Voici les principales réformes politiques que les gouvernements pourraient envisager en vue de réduire la vulnérabilité des travailleurs migrants:
  • Veiller à ce que les permis de travail ne soient pas liés à un employeur spécifique;
  • Permettre aux travailleurs d’être responsables du renouvellement de leur propre permis de travail;
  • Autoriser les travailleurs à mettre fin à leur contrat de travail de leur propre chef (avec un préavis raisonnable);
  • Autoriser les travailleurs à changer d’employeur sans le consentement de l’employeur actuel;
  • Et permettre aux travailleurs de sortir du pays sans avoir à demander l’approbation de leur employeur.

Les avantages liés à la réforme du parrainage qui permettront d’accroître la mobilité sur le marché intérieur du travail des travailleurs migrants au sein de la population active sont multiples.
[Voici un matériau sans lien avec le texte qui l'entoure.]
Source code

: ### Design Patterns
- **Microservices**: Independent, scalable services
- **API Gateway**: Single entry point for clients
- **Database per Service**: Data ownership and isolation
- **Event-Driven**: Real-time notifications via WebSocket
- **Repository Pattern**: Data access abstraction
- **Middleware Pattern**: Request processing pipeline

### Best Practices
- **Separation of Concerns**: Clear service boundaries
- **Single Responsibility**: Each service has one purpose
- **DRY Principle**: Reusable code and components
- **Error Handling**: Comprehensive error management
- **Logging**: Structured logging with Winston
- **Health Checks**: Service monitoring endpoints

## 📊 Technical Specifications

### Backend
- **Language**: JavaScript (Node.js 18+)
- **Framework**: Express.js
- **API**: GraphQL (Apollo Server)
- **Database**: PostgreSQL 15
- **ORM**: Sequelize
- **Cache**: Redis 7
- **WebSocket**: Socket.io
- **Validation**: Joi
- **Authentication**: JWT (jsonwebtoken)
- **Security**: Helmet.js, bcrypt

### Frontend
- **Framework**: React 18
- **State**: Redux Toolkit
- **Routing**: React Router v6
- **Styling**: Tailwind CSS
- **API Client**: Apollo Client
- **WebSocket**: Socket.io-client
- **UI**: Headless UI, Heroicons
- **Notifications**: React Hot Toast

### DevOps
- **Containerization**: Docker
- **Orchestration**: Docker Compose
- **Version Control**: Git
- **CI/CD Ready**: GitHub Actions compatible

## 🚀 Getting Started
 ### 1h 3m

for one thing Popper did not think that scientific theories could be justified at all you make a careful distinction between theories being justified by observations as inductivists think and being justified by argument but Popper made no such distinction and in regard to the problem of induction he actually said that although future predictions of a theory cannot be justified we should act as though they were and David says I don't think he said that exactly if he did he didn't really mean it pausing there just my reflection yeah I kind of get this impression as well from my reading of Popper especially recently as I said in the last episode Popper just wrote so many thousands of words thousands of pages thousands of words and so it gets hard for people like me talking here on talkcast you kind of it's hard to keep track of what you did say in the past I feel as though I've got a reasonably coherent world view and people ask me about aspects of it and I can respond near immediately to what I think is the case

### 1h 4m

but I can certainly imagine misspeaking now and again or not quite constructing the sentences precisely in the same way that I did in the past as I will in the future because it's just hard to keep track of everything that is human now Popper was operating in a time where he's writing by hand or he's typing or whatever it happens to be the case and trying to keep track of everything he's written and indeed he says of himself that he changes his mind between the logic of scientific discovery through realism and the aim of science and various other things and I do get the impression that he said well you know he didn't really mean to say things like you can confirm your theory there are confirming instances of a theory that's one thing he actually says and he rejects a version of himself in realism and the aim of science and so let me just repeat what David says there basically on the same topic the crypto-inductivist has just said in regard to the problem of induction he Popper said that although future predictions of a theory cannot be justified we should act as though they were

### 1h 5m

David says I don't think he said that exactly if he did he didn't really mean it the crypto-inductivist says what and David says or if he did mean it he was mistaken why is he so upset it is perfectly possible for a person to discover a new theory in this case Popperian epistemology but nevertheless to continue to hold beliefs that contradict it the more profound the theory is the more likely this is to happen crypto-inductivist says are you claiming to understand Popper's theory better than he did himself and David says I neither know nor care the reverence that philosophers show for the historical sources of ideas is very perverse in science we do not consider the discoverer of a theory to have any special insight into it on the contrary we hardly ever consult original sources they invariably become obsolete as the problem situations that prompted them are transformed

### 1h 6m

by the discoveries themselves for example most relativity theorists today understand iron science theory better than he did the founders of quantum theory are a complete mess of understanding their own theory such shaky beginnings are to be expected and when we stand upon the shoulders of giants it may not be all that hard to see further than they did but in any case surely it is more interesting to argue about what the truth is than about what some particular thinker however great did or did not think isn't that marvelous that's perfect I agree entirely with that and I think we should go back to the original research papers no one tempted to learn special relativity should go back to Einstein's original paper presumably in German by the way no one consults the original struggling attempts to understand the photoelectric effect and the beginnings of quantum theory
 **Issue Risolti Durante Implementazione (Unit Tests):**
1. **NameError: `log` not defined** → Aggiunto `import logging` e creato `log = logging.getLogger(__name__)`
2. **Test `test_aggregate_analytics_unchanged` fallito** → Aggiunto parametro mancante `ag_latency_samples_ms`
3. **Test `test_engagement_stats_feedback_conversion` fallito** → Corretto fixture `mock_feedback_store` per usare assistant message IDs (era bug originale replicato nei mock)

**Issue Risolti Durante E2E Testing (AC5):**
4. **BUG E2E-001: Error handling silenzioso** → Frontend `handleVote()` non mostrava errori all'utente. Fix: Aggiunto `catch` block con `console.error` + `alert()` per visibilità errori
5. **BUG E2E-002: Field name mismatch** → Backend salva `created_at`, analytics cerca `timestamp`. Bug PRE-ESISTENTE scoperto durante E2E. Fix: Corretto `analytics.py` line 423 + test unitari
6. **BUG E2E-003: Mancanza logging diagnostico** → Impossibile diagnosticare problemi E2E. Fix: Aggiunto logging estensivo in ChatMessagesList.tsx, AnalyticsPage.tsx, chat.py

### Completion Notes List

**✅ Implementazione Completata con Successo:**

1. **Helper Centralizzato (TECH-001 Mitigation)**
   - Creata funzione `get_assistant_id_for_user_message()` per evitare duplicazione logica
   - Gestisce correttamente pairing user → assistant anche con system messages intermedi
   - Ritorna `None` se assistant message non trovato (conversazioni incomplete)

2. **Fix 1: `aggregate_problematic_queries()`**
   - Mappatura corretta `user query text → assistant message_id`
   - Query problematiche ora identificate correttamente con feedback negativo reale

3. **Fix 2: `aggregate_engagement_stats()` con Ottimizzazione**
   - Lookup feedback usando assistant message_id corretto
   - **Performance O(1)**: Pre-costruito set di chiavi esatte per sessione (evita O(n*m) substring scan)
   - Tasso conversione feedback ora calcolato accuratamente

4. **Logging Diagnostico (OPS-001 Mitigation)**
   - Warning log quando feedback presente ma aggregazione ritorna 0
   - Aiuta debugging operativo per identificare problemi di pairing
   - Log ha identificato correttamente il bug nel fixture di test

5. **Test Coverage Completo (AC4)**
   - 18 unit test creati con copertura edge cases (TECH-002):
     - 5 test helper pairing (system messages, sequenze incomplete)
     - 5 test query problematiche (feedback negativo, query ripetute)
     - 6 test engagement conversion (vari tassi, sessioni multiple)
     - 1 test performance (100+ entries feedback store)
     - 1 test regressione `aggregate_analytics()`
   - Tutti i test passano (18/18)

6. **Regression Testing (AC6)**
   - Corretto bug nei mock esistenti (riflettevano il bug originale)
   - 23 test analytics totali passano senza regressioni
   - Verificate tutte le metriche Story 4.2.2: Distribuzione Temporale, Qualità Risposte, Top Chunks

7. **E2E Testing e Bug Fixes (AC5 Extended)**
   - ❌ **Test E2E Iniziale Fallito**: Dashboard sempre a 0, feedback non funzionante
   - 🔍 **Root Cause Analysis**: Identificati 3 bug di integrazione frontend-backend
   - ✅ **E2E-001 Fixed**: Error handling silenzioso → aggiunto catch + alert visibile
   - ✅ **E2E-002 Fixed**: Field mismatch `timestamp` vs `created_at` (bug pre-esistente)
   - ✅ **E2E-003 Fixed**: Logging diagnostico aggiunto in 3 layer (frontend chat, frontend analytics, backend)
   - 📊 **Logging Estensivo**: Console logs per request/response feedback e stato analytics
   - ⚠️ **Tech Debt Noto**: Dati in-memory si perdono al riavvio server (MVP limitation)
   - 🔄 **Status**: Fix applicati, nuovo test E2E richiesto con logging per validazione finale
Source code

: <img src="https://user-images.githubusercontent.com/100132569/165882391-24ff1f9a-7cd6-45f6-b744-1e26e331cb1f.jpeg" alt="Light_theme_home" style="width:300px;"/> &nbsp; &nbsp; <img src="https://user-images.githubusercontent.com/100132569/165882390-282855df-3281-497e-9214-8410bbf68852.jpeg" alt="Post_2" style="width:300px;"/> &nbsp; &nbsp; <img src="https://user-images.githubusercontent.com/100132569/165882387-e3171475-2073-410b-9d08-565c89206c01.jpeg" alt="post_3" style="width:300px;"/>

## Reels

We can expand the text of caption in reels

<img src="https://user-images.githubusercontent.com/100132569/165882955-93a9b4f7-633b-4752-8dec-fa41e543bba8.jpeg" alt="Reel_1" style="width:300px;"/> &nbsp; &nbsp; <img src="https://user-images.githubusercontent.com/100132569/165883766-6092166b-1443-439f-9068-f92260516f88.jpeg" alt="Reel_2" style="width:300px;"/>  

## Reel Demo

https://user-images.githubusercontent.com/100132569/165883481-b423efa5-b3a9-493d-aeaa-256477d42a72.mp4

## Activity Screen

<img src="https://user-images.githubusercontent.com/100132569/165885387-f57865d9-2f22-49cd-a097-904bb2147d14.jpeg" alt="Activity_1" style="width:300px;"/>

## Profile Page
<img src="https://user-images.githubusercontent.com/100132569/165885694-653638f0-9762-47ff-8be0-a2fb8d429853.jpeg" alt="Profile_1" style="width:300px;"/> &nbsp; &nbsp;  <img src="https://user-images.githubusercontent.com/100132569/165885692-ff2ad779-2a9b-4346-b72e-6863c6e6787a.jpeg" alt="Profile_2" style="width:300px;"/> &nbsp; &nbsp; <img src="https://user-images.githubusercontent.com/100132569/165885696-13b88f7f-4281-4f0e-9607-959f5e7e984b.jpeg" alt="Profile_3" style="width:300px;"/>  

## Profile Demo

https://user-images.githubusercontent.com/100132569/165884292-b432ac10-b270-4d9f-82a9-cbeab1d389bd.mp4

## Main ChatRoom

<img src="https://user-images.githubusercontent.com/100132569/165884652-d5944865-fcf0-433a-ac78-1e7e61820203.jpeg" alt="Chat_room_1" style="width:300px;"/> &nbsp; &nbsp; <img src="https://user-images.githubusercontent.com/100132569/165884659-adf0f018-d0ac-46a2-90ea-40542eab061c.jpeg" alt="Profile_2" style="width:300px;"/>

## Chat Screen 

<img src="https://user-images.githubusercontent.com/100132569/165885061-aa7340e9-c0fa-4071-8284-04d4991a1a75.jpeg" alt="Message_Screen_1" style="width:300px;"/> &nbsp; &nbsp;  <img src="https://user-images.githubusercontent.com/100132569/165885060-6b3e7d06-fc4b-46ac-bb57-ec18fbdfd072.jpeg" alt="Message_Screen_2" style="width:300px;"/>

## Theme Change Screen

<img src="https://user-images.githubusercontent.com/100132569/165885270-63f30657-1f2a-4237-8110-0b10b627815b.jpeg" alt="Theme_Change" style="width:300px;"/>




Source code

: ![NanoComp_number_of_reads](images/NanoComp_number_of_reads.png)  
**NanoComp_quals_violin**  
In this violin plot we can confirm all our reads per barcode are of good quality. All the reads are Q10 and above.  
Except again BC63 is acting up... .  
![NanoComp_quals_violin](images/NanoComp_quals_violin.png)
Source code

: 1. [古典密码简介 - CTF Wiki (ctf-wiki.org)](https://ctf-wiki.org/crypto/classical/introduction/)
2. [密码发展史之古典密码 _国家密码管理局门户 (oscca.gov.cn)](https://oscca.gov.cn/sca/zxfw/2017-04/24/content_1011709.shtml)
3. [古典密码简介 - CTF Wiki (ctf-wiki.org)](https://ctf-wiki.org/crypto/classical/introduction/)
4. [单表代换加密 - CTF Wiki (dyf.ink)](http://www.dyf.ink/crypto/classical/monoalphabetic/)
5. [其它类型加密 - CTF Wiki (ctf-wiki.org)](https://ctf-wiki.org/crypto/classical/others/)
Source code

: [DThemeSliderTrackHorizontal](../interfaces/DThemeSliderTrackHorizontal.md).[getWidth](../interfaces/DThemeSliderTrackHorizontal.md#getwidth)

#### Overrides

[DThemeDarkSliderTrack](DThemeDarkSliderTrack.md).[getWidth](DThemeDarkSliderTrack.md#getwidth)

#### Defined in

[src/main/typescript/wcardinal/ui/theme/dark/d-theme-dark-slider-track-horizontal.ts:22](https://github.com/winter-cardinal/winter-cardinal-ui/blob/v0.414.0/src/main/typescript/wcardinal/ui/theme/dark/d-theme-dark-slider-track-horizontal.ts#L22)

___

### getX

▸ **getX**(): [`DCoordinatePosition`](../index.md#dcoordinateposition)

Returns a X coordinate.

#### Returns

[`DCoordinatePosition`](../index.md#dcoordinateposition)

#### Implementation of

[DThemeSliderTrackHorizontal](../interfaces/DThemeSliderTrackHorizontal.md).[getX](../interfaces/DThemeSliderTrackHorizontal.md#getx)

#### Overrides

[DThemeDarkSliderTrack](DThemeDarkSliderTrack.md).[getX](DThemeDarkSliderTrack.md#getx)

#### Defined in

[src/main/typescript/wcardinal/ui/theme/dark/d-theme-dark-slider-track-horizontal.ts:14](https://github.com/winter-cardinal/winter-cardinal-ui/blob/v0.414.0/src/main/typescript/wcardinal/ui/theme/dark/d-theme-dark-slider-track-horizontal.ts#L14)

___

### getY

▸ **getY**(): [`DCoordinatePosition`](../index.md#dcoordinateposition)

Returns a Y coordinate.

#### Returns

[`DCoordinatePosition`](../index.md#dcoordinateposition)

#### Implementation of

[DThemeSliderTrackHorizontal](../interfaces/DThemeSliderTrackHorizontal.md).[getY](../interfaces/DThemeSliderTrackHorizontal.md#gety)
En voici quelques-uns:
  • Un marché du travail plus flexible et plus dynamique;
  • Une plus forte chance de succès pour les stratégies de nationalisation;
  • Une meilleure adéquation des compétences des travailleurs aux besoins des entreprises;
  • Une réduction du nombre de travailleurs migrants en situation irrégulière;
  • Une réduction générale des coûts de recrutement, du commerce de visas et autres pratiques frauduleuses de recrutement;
  • Et une diminution des pratiques des employeurs visant à empêcher les travailleurs de quitter leur employeur (comme la retenue sur salaires et la confiscation des passeports).

Ces réformes contribuent à rééquilibrer la dynamique du pouvoir entre travailleurs et employeurs – réduisant la vulnérabilité des travailleurs face au travail forcé.

Note aux rédacteurs
: Le terme de «travailleur migrant» est utilisé tout au long de ce livre blanc conformément aux normes internationales, en particulier l’Article 2 de la Convention internationale sur la protection des droits de tous les travailleurs migrants et des membres de leur famille (1990) qui définit un «travailleur migrant» comme une «personne qui va exercer, exerce ou a exercé, une activité rémunérée dans un Etat dont elle n’est pas ressortissante». Il convient de noter que les gouvernements du Moyen-Orient considèrent l’essentiel de la migration de main-d’œuvre comme temporaire et ont tendance à préférer utiliser le terme de «travailleurs étrangers résidant dans le pays sur la base d’une relation contractuelle» ou de «travailleurs temporaires expatriés».